September 15th, 2017

Research into brain degeneration like Alzheimer’s and dementia has shown that the degeneration seems to be connected to decreased connections between brain cells, which can occur as you age. Fortunately, there are things you can do to stimulate your brain and increase the connections between brain cells and keep our brains functioning as well as they possibly can.

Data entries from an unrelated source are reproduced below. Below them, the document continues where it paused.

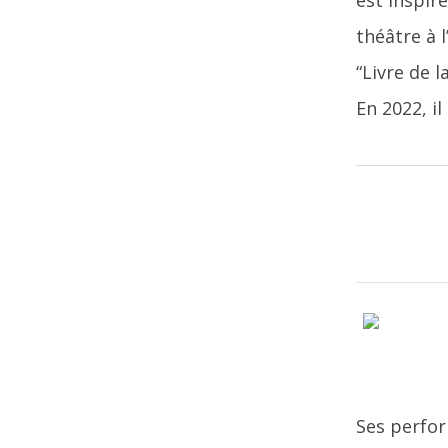
est inspir
théâtre à 
“Livre de 
En 2022, il
Ses perfor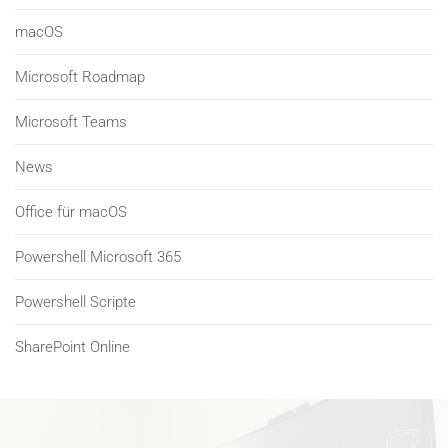
macOS
Microsoft Roadmap
Microsoft Teams
News
Office für macOS
Powershell Microsoft 365
Powershell Scripte
SharePoint Online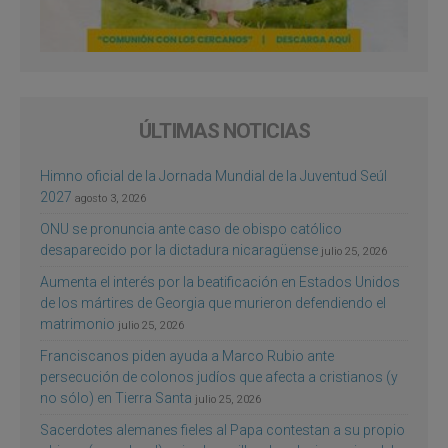
ÚLTIMAS NOTICIAS
Himno oficial de la Jornada Mundial de la Juventud Seúl
2027
agosto 3, 2026
ONU se pronuncia ante caso de obispo católico
desaparecido por la dictadura nicaragüense
julio 25, 2026
Aumenta el interés por la beatificación en Estados Unidos
de los mártires de Georgia que murieron defendiendo el
matrimonio
julio 25, 2026
Franciscanos piden ayuda a Marco Rubio ante
persecución de colonos judíos que afecta a cristianos (y
no sólo) en Tierra Santa
julio 25, 2026
Sacerdotes alemanes fieles al Papa contestan a su propio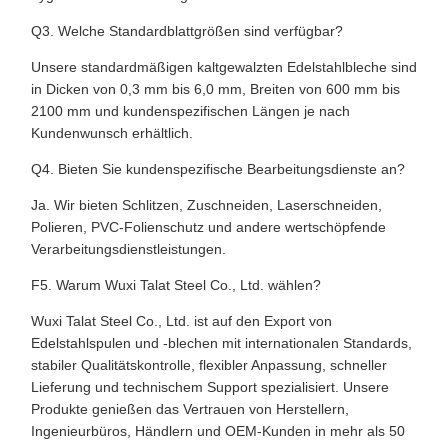
Q3. Welche Standardblattgrößen sind verfügbar?
Unsere standardmäßigen kaltgewalzten Edelstahlbleche sind
in Dicken von 0,3 mm bis 6,0 mm, Breiten von 600 mm bis
2100 mm und kundenspezifischen Längen je nach
Kundenwunsch erhältlich.
Q4. Bieten Sie kundenspezifische Bearbeitungsdienste an?
Ja. Wir bieten Schlitzen, Zuschneiden, Laserschneiden,
Polieren, PVC-Folienschutz und andere wertschöpfende
Verarbeitungsdienstleistungen.
F5. Warum Wuxi Talat Steel Co., Ltd. wählen?
Wuxi Talat Steel Co., Ltd. ist auf den Export von
Edelstahlspulen und -blechen mit internationalen Standards,
stabiler Qualitätskontrolle, flexibler Anpassung, schneller
Lieferung und technischem Support spezialisiert. Unsere
Produkte genießen das Vertrauen von Herstellern,
Ingenieurbüros, Händlern und OEM-Kunden in mehr als 50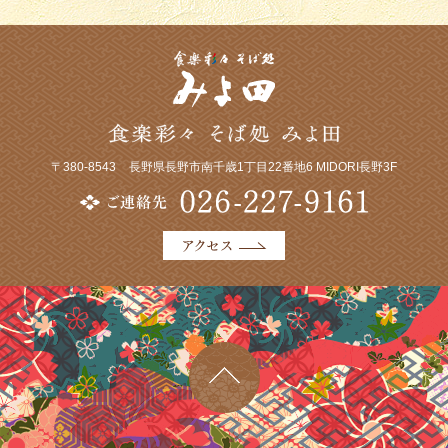
〒380-8543
長野県長野市南千歳1丁目22番地6 MIDORI長野3F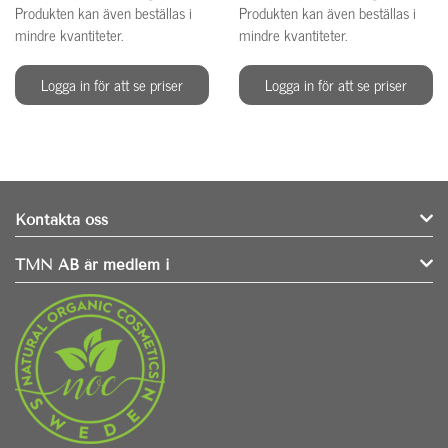
Produkten kan även beställas i
Produkten kan även beställas i
mindre kvantiteter.
mindre kvantiteter.
Logga in för att se priser
Logga in för att se priser
Kontakta oss
TMN AB är medlem i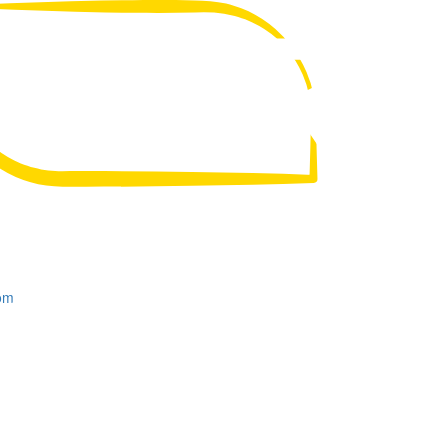
UA
RU
om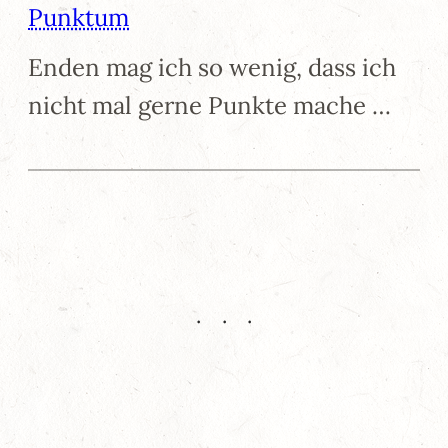
Punktum
Enden mag ich so wenig, dass ich
nicht mal gerne Punkte mache …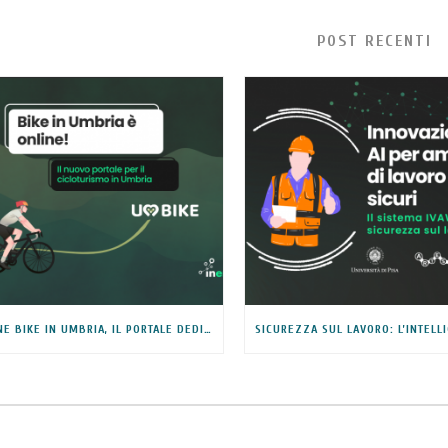
POST RECENTI
ONLINE BIKE IN UMBRIA, IL PORTALE DEDICATO AL CICLOTURISMO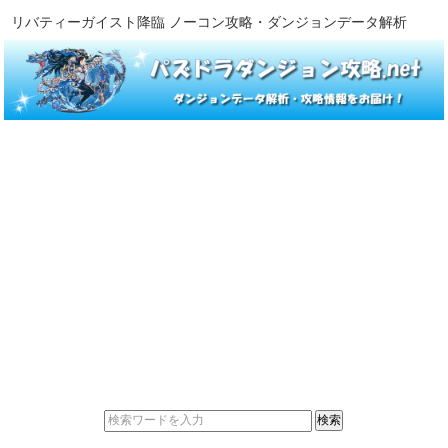
リバティーガイスト降臨 ノーコン攻略・ダンジョンデータ解析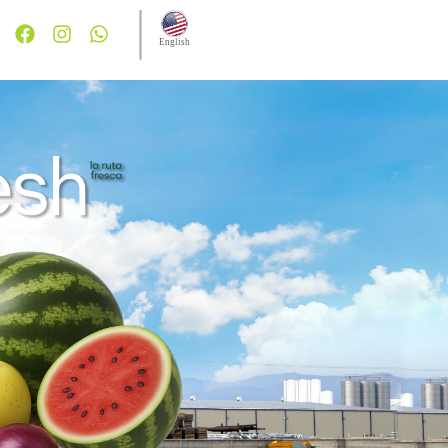
English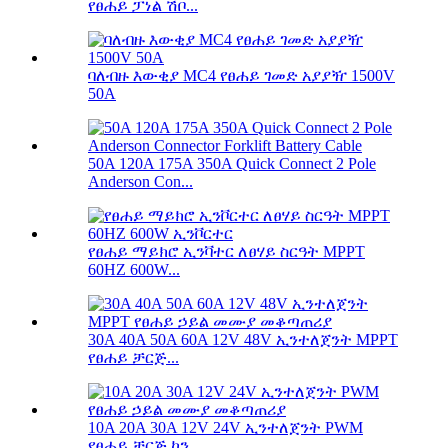
የፀሐይ ፓነል ሽቦ...
ባለብዙ እውቂያ MC4 የፀሐይ ገመድ አያያዥ 1500V
50A
50A 120A 175A 350A Quick Connect 2 Pole
Anderson Con...
የፀሐይ ማይክሮ ኢንቫተር ለፀሃይ ስርዓት MPPT
60HZ 600W...
30A 40A 50A 60A 12V 48V ኢንተለጀንት MPPT
የፀሐይ ቻርጅ...
10A 20A 30A 12V 24V ኢንተለጀንት PWM
የፀሐይ ቻርጅ ኮን...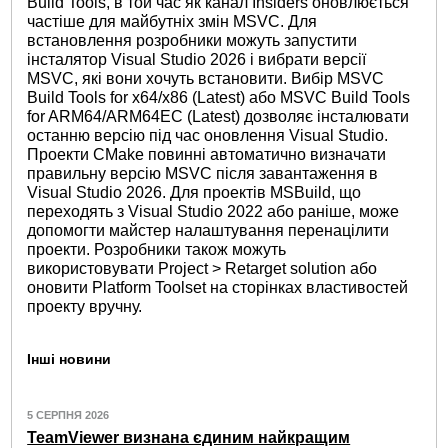
Build Tools, в той час як канал Insiders оновлюється
частіше для майбутніх змін MSVC. Для
встановлення розробники можуть запустити
інсталятор Visual Studio 2026 і вибрати версії
MSVC, які вони хочуть встановити. Вибір MSVC
Build Tools for x64/x86 (Latest) або MSVC Build Tools
for ARM64/ARM64EC (Latest) дозволяє інсталювати
останню версію під час оновлення Visual Studio.
Проекти CMake повинні автоматично визначати
правильну версію MSVC після завантаження в
Visual Studio 2026. Для проектів MSBuild, що
переходять з Visual Studio 2022 або раніше, може
допомогти майстер налаштування перенацілити
проекти. Розробники також можуть
використовувати Project > Retarget solution або
оновити Platform Toolset на сторінках властивостей
проекту вручну.
Інші новини
5 СЕРПНЯ 2026
TeamViewer визнана єдиним найкращим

Here are some fun and effective ways to keep your brain active and stimulated so that deterioration will be slowed or stopped completely.

1. Get enough sleep.

Sleep is the foundation of everything else you do—if you don’t get enough sleep, you won’t have the energy for other productive activities that can help stimulate your brain. Also, sleep is necessary to move a memory from short-term to long-term storage so you can recall it in the future. A short afternoon nap may also help long term memory and improve focus, even when you get enough sleep at night.

2. Exercise regularly.

Exercise can help just about everything about the way your body works, including brain function. Concentration, mood, and quality of sleep are all related to brain function, and they are all improved by 30 minutes of cardiovascular exercise five times per week.

3. Be more social.

Being with people you enjoy releases hormones that improve your mood and can even prevent depression, but socializing also improves brain performance and has been shown to decreased risk for Alzheimer’s and dementia.

4. Do puzzles.

Puzzles stimulate the brain in different ways than other activities do, and different types of puzzles can even exercise different parts of the brain. Puzzles are available in newspapers, on apps and websites, and in books you can purchase. Jigsaw puzzles are also good for brain stimulation.

5. Read.

Reading keeps your brain working continuously, even when the reading material isn’t particularly challenging. Reading novels requires remembering details, noticing foreshadowing, and understanding the various elements of the story. Non-fiction usually requires remembering facts and details so that the writing makes sense.

6. Eat a healthy diet.

A healthy diet can help you think more clearly by providing nutrients that enhance brain function. Whole foods are better than processed foods because they are higher in nutrients and lower in chemicals, fats, and other harmful substances. Supplements can also help to fill in dietary holes when they do occur.

7. Use all your senses.

When you use more of your senses as you learn something new, more of your brain is involved in making the memory permanent. The sense of smell, in particular, can be powerful in activating memories, even long-buried ones.

8. Be a lifelong learner.

Taking courses and learning about subjects that interest you has been shown in studies to improve mental functioning as you age. People with higher levels of education have lower incidences of brain-deteriorating diseases, but even continued learning later in life has positive benefits. New brain cells and connections can form even after years of not being used very much.